Ardından konuşan Kerem’in annesi Melike Taş da, “Her gittiğimde ona söz verdim. Kanın yerde kalmayacak, hiç vazgeçmiyorum dedim. Bizimle dalga geçtiler. Evlat onların değil ne güzel karar verdiler” diye belirtti.

“VUR EMRİDİR”

Davanın avukatı Meral Hanbayat ise, sürece değinerek, yargı tarihine kara bir leke sürüldüğünü söyledi. Hanbayat, şöyle devam etti: “Polislerin fail olduğu davalarda cezasızlık var. Ama bu kadar korkunç bir kararla karşılaşacağımızı beklemiyorduk. Dört yıl önce yaşanan ağır travma yeniden yaşandı. İstanbul 1’inci Ağır Ceza Mahkemesi resmen polislerin sorgusuz ateş edebilecekleri emrini verdi. Cezasızlıktan başka ailelere bir işkencedir. Çocuklar öldürüldü ama cezası para.

Çocukları öldürebilirsiniz ama alacağınız ceza bu kadar basit. Türkiye gerçeği bu. İnsanlar nefes alamıyor. Bu kadar mı pervasızlar. Onlarca kurşun araca, onlarcası ise çocuklara isabet etmiş. Atış sayısı ortada. Hedef gözeterek yapılmış. Aydınlık bir yerde onların çocuk olduğunu biliyorlar. Bu kadar basit mi çocuk öldürmek? Bu cezasızlıktan da öte bir ceza, bu bir teşvik. Bir vur emridir.”

NE OLMUŞTU?

Sultangazi'de bulunan Gazi Mahallesi Kent Ormanı çıkışında “dur ihbarına” uymadıkları gerekçesiyle polisler 15 ile 18 arasında beş çocuğun olduğu aracı taradı. Polislerin ateşi sonucu Oğuzhan Erkul (18) ve Barış Kerem (18) adında iki çocuk yaşamını yitirirken, araçta bulunan Demirhan Erkul, Ramazan Altürk ve Birkan Yüksel ise yaralandı.
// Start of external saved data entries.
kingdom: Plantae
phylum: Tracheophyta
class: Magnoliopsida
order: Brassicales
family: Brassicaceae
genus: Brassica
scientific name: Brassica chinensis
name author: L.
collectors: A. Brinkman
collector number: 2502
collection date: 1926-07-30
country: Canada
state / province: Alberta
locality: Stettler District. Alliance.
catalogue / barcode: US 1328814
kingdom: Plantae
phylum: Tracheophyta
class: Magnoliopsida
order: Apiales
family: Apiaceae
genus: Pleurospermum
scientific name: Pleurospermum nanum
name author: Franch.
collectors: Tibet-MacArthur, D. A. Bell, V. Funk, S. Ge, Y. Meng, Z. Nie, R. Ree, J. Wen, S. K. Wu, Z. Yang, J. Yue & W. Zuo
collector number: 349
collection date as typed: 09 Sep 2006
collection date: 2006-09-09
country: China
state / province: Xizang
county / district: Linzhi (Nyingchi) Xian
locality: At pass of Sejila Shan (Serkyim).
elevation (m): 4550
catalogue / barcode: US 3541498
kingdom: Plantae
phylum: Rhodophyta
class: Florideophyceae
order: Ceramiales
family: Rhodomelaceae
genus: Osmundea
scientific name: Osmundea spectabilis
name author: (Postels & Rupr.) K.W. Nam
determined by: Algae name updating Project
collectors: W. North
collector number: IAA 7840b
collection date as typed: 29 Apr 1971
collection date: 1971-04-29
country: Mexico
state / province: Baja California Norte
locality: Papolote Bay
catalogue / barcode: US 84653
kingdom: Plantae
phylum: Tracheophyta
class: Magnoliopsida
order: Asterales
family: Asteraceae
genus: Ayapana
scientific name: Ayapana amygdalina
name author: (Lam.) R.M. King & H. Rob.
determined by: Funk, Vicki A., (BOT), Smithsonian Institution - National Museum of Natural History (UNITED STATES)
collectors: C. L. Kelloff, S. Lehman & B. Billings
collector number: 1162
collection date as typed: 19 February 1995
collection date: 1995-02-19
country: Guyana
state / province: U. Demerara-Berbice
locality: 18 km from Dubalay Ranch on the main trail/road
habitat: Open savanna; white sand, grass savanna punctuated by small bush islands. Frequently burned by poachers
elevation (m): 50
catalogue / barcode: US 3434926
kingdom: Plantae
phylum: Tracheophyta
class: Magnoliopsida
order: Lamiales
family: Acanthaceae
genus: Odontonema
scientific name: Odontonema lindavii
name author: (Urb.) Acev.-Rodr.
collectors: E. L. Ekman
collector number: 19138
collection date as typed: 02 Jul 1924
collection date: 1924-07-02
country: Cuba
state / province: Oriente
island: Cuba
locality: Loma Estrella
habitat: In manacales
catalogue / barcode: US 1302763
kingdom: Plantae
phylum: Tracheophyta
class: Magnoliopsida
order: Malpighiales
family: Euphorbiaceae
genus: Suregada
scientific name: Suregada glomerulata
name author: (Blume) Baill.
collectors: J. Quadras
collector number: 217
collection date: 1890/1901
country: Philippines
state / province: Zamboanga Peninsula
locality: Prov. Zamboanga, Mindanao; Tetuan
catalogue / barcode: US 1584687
Savcılığın gizlilik ve yayın yasağı kararları altında yürüttüğü soruşturma neticesinde polisler Erkan Ekmekci, Kenan Akıl, Zafer Sağlam ve Davut Bakır hakkında “bilinçli taksirle birden fazla kişinin ölümüne ve yaralanmasına sebebiyet vermek” suçlamasıyla açılan davanın ilk duruşması, 21 Mart 2018 tarihinde İstanbul 1’inci Ağır Ceza Mahkemesi’nde görülmüştü.

27 Haziran 2018 tarihli ikinci duruşmada, ilk duruşmada hazır edilmeyen pedagog eşliğinde olaydan yaralı olarak kurtulan çocukların tanıklıklarına başvuruldu. 8 Kasım 2018 tarihli duruşmada, olay gününe ait telsiz kayıtları dosyaya girdi. Kayıtlara göre müdahale gerekçesi olarak sunulan ihbarın asılsız olduğu olaydan önce sanık polislerce biliniyordu.

Duruşmada tanık olarak dinlenen polis memurları emniyette alınan ifadeleriyle çelişen beyanlarda bulundu. 14 Mart 2019 tarihli duruşmada katılan vekillerinin talebiyle olay yerinde keşif yapılmasına karar verildi. 27 Haziran 2019 tarihli 5. duruşmada, mahkeme başkanı değişti. Celse arası olay mahallinde keşif yapılmış, ancak bilirkişi raporu mahkemeye henüz ulaşmadığı için duruşmada bir gelişme yaşanmadı.

26 Eylül 2019 tarihli duruşmada, bilirkişi raporu mahkemeye ulaşmış ve heyet tarafından incelenmişti. Sanık avukatına bilirkişi raporunu inceleyip beyanda bulunmak üzere ek süre verildi. Sanık avukatlarının olaya ilişkin görüntü ve video kayıtlarının, olayın gerçekleştiği tarih olan 2017 yılına değil, 2018 yılına ait olduğunu belirterek, kayıtların doğru gönderilmesi hususunda ATK’ya yazı yazılmasını talep etti. Talep heyet tarafından kabul edildi.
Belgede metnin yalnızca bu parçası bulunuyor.